Énoncé 1:
D'après l'extrait :
(a) À quelle date la décision attaquée a-t-elle été transmise au Parlement ?
(b) Par quel terme allemand le Conseil désigne-t-il la décision attaquée ?
(c) Quel arrêt la Commission invoque-t-elle pour rappeler qu'une simple pratique du Conseil ne peut déroger aux règles du traité ?
Énoncé 2: Recopiez à l'identique le passage de l'extrait compris entre «30      Il expose que, la» et «obligation de motivation.», bornes incluses.

25      La Commission conteste la pertinence, en l’espèce, de la référence à l’arrêt du 31 mars 1971, Commission/Conseil, dit «AETR» (22/70, Rec. p. 263), lequel concernait certaines «négociations du Conseil», dès lors que, dans la présente affaire, est en cause une décision du Conseil adoptée au titre de l’article 300, paragraphe 2, deuxième alinéa, CE et explicitement mentionnée à l’article 253 CE. La Commission précise que, en revanche, dans l’affaire ayant donné lieu à l’arrêt AETR, précité, était en cause un acte adopté au vu des circonstances très particulières de l’espèce, considéré comme valable par la Cour uniquement dans ces circonstances, et pour lequel la Commission avait donné son accord.

26      La Commission soutient que l’absence de mention de la base juridique de la décision attaquée ne constitue pas un vice purement formel dans la mesure où, selon la Cour, le choix de la base juridique appropriée revêt une importance de nature constitutionnelle (avis 2/00, du 6 décembre 2001, Rec. p. I‑9713, point 5), de sorte qu’un tel défaut constitue un manquement portant atteinte à l’équilibre constitutionnel établi par le traité entre les institutions et entre la Communauté et les États membres. En outre, le Conseil aurait délibérément supprimé la mention de la base juridique en cause, laissant ainsi entendre qu’il ne souscrivait pas à la nécessité de la citer expressément.

27      Par ailleurs, la procédure prévue à l’article 300, paragraphe 2, deuxième alinéa, CE, n’aurait pas été respectée dans la mesure où la décision attaquée n’aurait été transmise au Parlement que trois semaines après son adoption, soit le 14 juin 2007, de sorte que cette transmission tardive aurait entravé les prérogatives du Parlement.

28      Enfin, la Commission conteste la pertinence des observations complémentaires du Conseil relatives à la pratique concernant l’établissement des positions communautaires et rappelle que, selon la jurisprudence, une simple pratique du Conseil n’est pas susceptible de déroger à des règles posées par le traité (arrêt du 23 février 1988, Royaume-Uni/Conseil, 68/86, Rec. p. 855, point 24).

29      Le Conseil fait valoir, à titre d’argument principal, que, en l’espèce, il n’était pas tenu de citer la base juridique de la décision attaquée dans la mesure où cette dernière est une décision sui generis, désignée en langue allemande par le terme «Beschluß», adoptée par le Conseil dans le cadre des relations extérieures de la Communauté, conformément à l’article 300, paragraphe 2, deuxième alinéa, CE. Cette décision devrait être distinguée de la décision, désignée par le terme allemand «Entscheidung», visée aux articles 249 CE et 253 CE.

30      Il expose que, la décision attaquée n’ayant une incidence que sur les relations entre la Communauté et les États membres ainsi que sur les rapports entre les institutions et n’ayant donc aucun effet sur les droits et obligations légales des tiers tels que les personnes physiques ou les sociétés, l’obligation de motivation serait dépourvue de raison d’être puisque ladite décision ne s’adresse qu’aux parties ayant participé à son adoption. À l’instar de ce que la Cour a jugé dans l’arrêt AETR, précité, qui concernait des «négociations du Conseil» en vue de la conclusion d’un accord international, la décision attaquée serait un «Beschluß» et, en cette qualité, elle ne figurerait pas sur la liste exhaustive des actes soumis à une obligation de motivation.

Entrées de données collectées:
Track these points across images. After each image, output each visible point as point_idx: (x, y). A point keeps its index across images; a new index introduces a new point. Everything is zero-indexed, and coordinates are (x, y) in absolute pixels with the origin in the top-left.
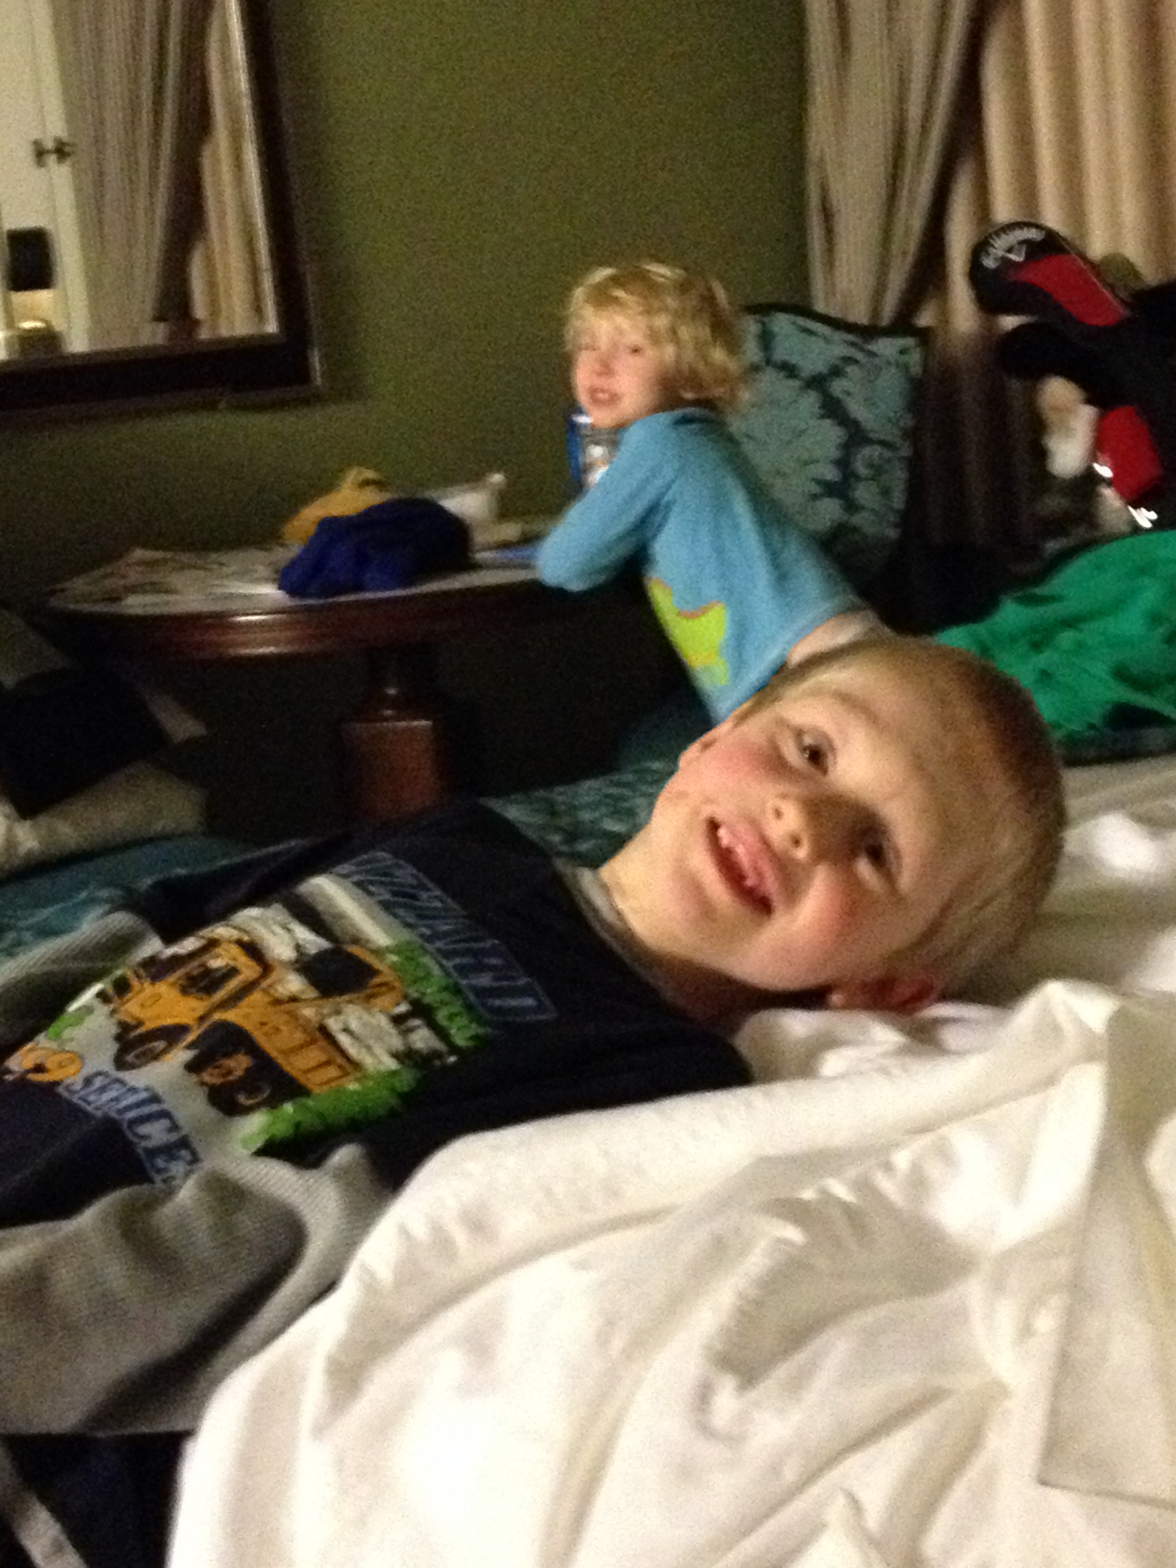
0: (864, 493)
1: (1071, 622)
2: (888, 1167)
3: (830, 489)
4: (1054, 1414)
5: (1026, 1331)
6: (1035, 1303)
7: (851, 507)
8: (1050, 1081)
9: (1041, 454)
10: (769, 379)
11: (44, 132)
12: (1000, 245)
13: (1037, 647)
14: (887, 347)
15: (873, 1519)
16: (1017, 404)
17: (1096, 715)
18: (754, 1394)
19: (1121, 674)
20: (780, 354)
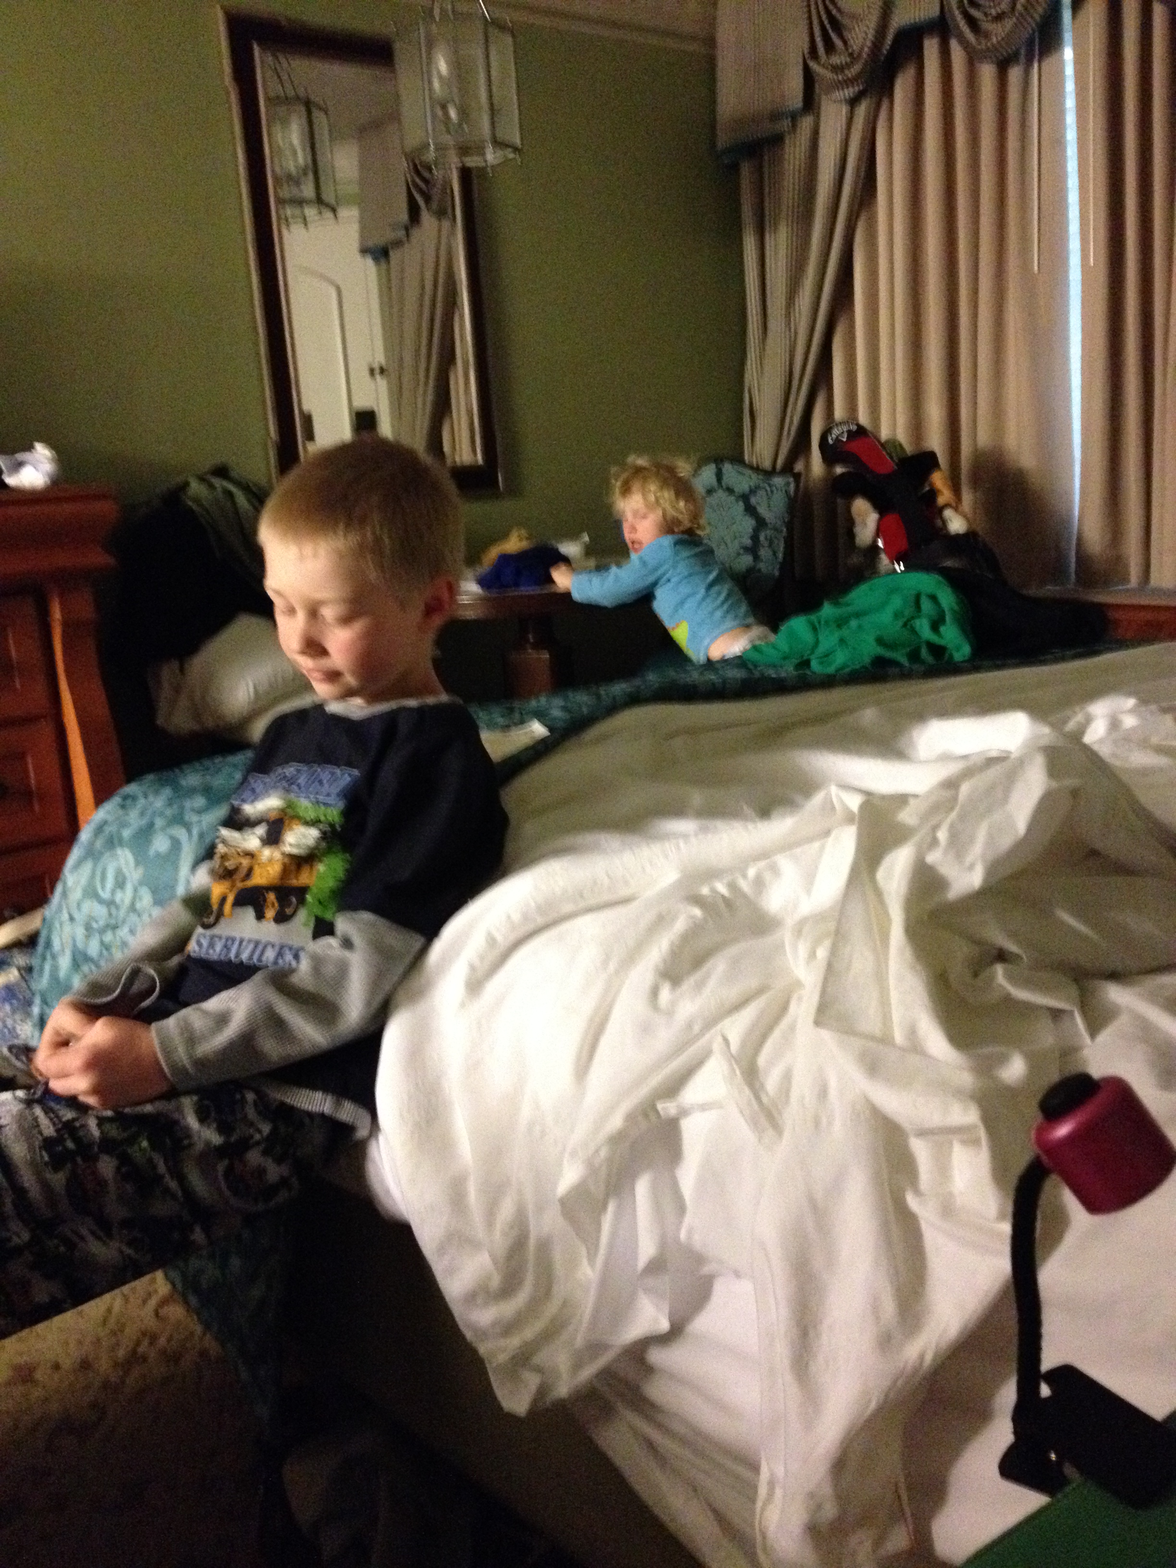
0: (764, 553)
1: (858, 615)
2: (745, 876)
3: (746, 549)
4: (823, 993)
5: (812, 955)
6: (817, 942)
7: (756, 558)
8: (827, 833)
9: (851, 535)
10: (721, 494)
11: (374, 358)
12: (836, 432)
13: (839, 626)
14: (778, 481)
15: (734, 1047)
16: (840, 509)
17: (867, 660)
18: (679, 991)
19: (880, 641)
20: (726, 480)
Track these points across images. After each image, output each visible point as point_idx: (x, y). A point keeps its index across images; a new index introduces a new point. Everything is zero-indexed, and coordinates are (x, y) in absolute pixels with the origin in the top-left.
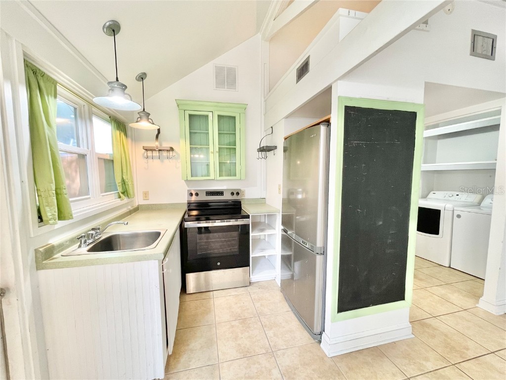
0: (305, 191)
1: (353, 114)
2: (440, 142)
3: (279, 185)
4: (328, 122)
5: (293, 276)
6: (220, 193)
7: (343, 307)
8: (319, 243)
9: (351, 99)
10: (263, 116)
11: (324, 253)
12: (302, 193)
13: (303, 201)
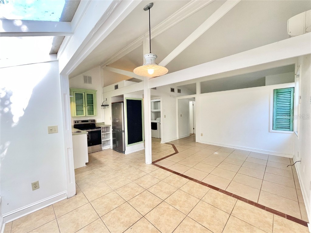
0: (119, 119)
1: (128, 101)
2: (156, 103)
3: (110, 117)
4: (123, 102)
5: (116, 146)
6: (87, 121)
7: (130, 142)
8: (123, 130)
9: (127, 98)
10: (102, 94)
11: (124, 132)
12: (118, 120)
13: (118, 122)
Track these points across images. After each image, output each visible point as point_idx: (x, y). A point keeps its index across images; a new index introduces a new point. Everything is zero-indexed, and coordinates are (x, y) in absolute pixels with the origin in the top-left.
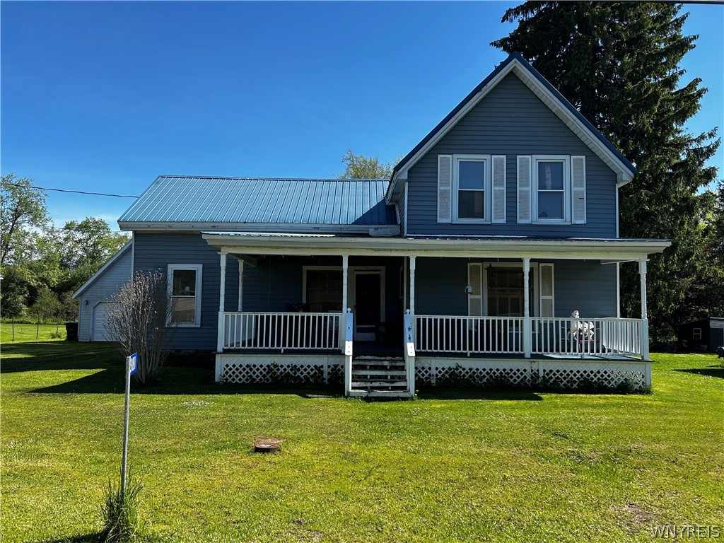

Corrigé 1:
(a) Le 14 juin 2007.
(b) «Beschluß».
(c) L'arrêt du 23 février 1988, Royaume-Uni/Conseil, 68/86.

Corrigé 2:
30      Il expose que, la décision attaquée n’ayant une incidence que sur les relations entre la Communauté et les États membres ainsi que sur les rapports entre les institutions et n’ayant donc aucun effet sur les droits et obligations légales des tiers tels que les personnes physiques ou les sociétés, l’obligation de motivation serait dépourvue de raison d’être puisque ladite décision ne s’adresse qu’aux parties ayant participé à son adoption. À l’instar de ce que la Cour a jugé dans l’arrêt AETR, précité, qui concernait des «négociations du Conseil» en vue de la conclusion d’un accord international, la décision attaquée serait un «Beschluß» et, en cette qualité, elle ne figurerait pas sur la liste exhaustive des actes soumis à une obligation de motivation.